PROBLEM TO SOLVE.
Below is a listing. Write out exactly its lines between the one holding "coli | | Digestive System Disease Research |" and the one holding "isolate | Digestive System Disease Research |", inclusive.

TASK INPUT.
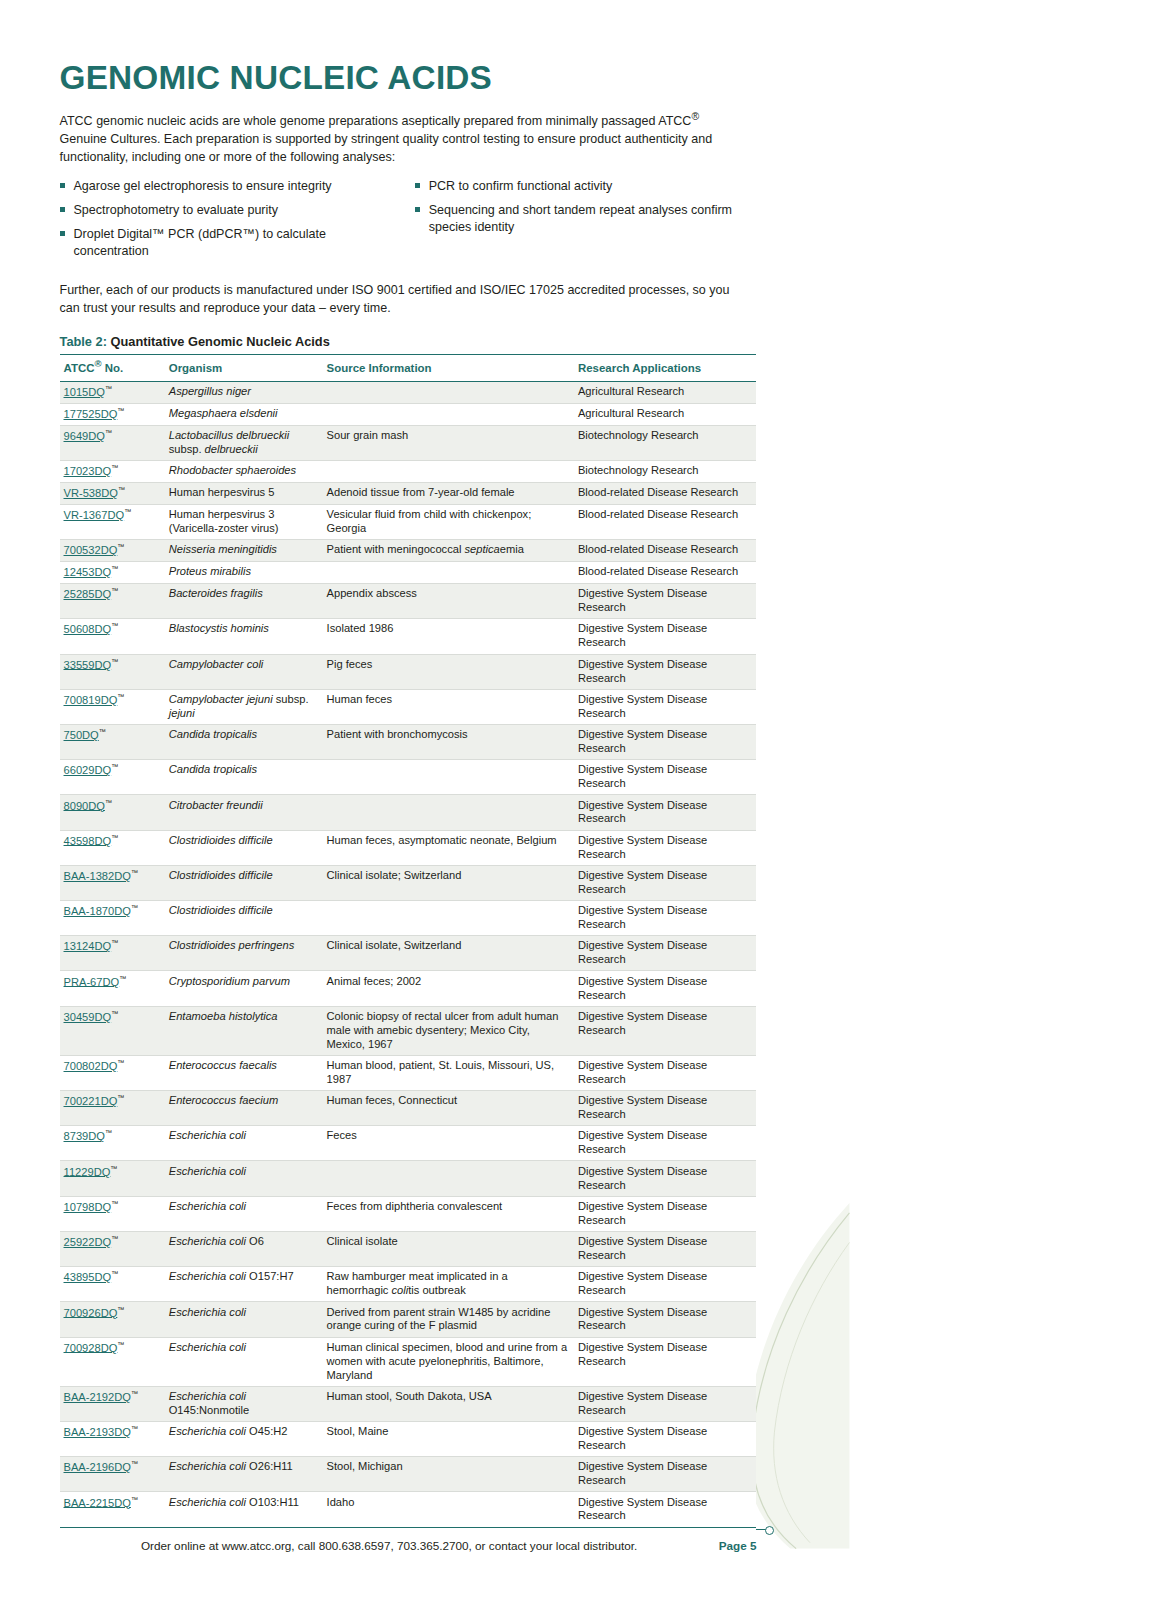GENOMIC NUCLEIC ACIDS
ATCC genomic nucleic acids are whole genome preparations aseptically prepared from minimally passaged ATCC® Genuine Cultures. Each preparation is supported by stringent quality control testing to ensure product authenticity and functionality, including one or more of the following analyses:
Agarose gel electrophoresis to ensure integrity
Spectrophotometry to evaluate purity
Droplet Digital™ PCR (ddPCR™) to calculate concentration
PCR to confirm functional activity
Sequencing and short tandem repeat analyses confirm species identity
Further, each of our products is manufactured under ISO 9001 certified and ISO/IEC 17025 accredited processes, so you can trust your results and reproduce your data – every time.
Table 2: Quantitative Genomic Nucleic Acids
| ATCC ® No. | Organism | Source Information | Research Applications |
| --- | --- | --- | --- |
| 1015DQ ™ | Aspergillus niger | | Agricultural Research |
| 177525DQ ™ | Megasphaera elsdenii | | Agricultural Research |
| 9649DQ ™ | Lactobacillus delbrueckii subsp. delbrueckii | Sour grain mash | Biotechnology Research |
| 17023DQ ™ | Rhodobacter sphaeroides | | Biotechnology Research |
| VR-538DQ ™ | Human herpesvirus 5 | Adenoid tissue from 7-year-old female | Blood-related Disease Research |
| VR-1367DQ ™ | Human herpesvirus 3 (Varicella-zoster virus) | Vesicular fluid from child with chickenpox; Georgia | Blood-related Disease Research |
| 700532DQ ™ | Neisseria meningitidis | Patient with meningococcal septica emia | Blood-related Disease Research |
| 12453DQ ™ | Proteus mirabilis | | Blood-related Disease Research |
| 25285DQ ™ | Bacteroides fragilis | Appendix abscess | Digestive System Disease Research |
| 50608DQ ™ | Blastocystis hominis | Isolated 1986 | Digestive System Disease Research |
| 33559DQ ™ | Campylobacter coli | Pig feces | Digestive System Disease Research |
| 700819DQ ™ | Campylobacter jejuni subsp. jejuni | Human feces | Digestive System Disease Research |
| 750DQ ™ | Candida tropicalis | Patient with bronchomycosis | Digestive System Disease Research |
| 66029DQ ™ | Candida tropicalis | | Digestive System Disease Research |
| 8090DQ ™ | Citrobacter freundii | | Digestive System Disease Research |
| 43598DQ ™ | Clostridioides difficile | Human feces, asymptomatic neonate, Belgium | Digestive System Disease Research |
| BAA-1382DQ ™ | Clostridioides difficile | Clinical isolate; Switzerland | Digestive System Disease Research |
| BAA-1870DQ ™ | Clostridioides difficile | | Digestive System Disease Research |
| 13124DQ ™ | Clostridioides perfringens | Clinical isolate, Switzerland | Digestive System Disease Research |
| PRA-67DQ ™ | Cryptosporidium parvum | Animal feces; 2002 | Digestive System Disease Research |
| 30459DQ ™ | Entamoeba histolytica | Colonic biopsy of rectal ulcer from adult human male with amebic dysentery; Mexico City, Mexico, 1967 | Digestive System Disease Research |
| 700802DQ ™ | Enterococcus faecalis | Human blood, patient, St. Louis, Missouri, US, 1987 | Digestive System Disease Research |
| 700221DQ ™ | Enterococcus faecium | Human feces, Connecticut | Digestive System Disease Research |
| 8739DQ ™ | Escherichia coli | Feces | Digestive System Disease Research |
| 11229DQ ™ | Escherichia coli | | Digestive System Disease Research |
| 10798DQ ™ | Escherichia coli | Feces from diphtheria convalescent | Digestive System Disease Research |
| 25922DQ ™ | Escherichia coli O6 | Clinical isolate | Digestive System Disease Research |
| 43895DQ ™ | Escherichia coli O157:H7 | Raw hamburger meat implicated in a hemorrhagic coli tis outbreak | Digestive System Disease Research |
| 700926DQ ™ | Escherichia coli | Derived from parent strain W1485 by acridine orange curing of the F plasmid | Digestive System Disease Research |
| 700928DQ ™ | Escherichia coli | Human clinical specimen, blood and urine from a women with acute pyelonephritis, Baltimore, Maryland | Digestive System Disease Research |
| BAA-2192DQ ™ | Escherichia coli O145:Nonmotile | Human stool, South Dakota, USA | Digestive System Disease Research |
| BAA-2193DQ ™ | Escherichia coli O45:H2 | Stool, Maine | Digestive System Disease Research |
| BAA-2196DQ ™ | Escherichia coli O26:H11 | Stool, Michigan | Digestive System Disease Research |
| BAA-2215DQ ™ | Escherichia coli O103:H11 | Idaho | Digestive System Disease Research |
Page 5 Order online at www.atcc.org, call 800.638.6597, 703.365.2700, or contact your local distributor.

TASK RESPONSE.
| 11229DQ ™ | Escherichia coli | | Digestive System Disease Research |
| 10798DQ ™ | Escherichia coli | Feces from diphtheria convalescent | Digestive System Disease Research |
| 25922DQ ™ | Escherichia coli O6 | Clinical isolate | Digestive System Disease Research |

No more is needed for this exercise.